Installé comme tous les matins à la terrasse du Café Nezu, il faisait tourner négligemment sa petite cuillère dans sa tasse. Suite à sa rencontre catastrophique avec Dame Uraraka, il s'était retiré dans ses appartements sans adresser un mot à Mitsuki. Seul Eijiro avait obtenu l'autorisation de le rejoindre, soucieux de son état.
« Vous devriez vous reposer, Altesse. Partez quelques jours, je me charge de tout arranger avec votre mère. »

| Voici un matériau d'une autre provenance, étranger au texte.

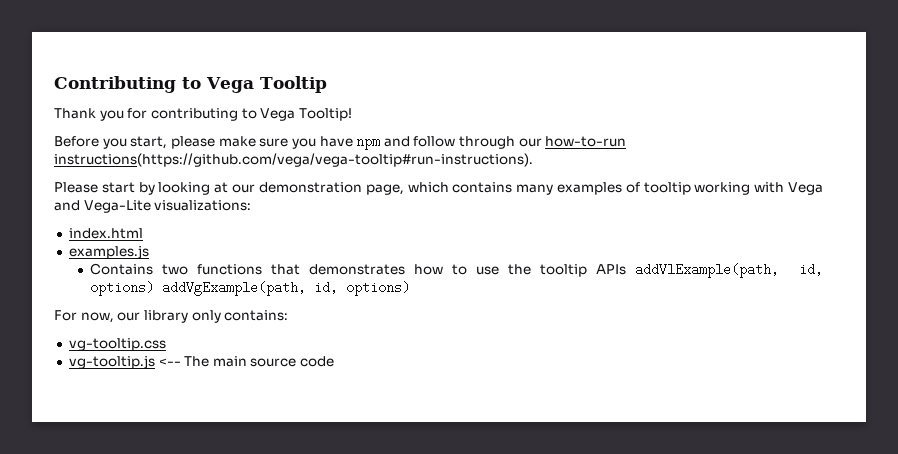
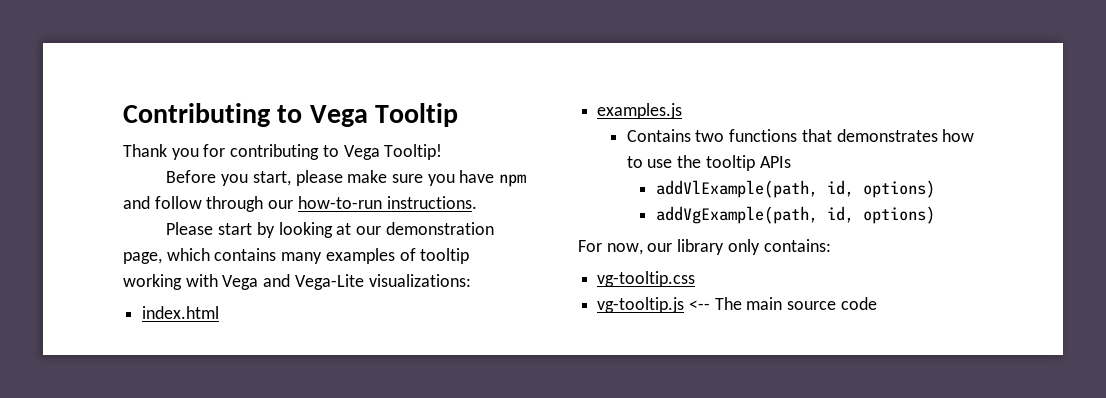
[54,153,533,167] instructions(https://github.com/vega/vega-tooltip#run-instructions). -> [386,196,477,209] instructions.
(627, 269) none -> (791, 162) //
(154, 288) none -> (936, 189) //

Son maître ne s'était pas fait prier! Il l'avait remercié d'une brève accolade, le cœur déjà en fête à l'idée de regagner l'époque qui le fascinait tant. Il avait profité de la clarté du ciel nocturne pour entamer son voyage vers le futur, nullement inquiété par la sensation d'évaporation venue le soutirer à ses devoirs royaux.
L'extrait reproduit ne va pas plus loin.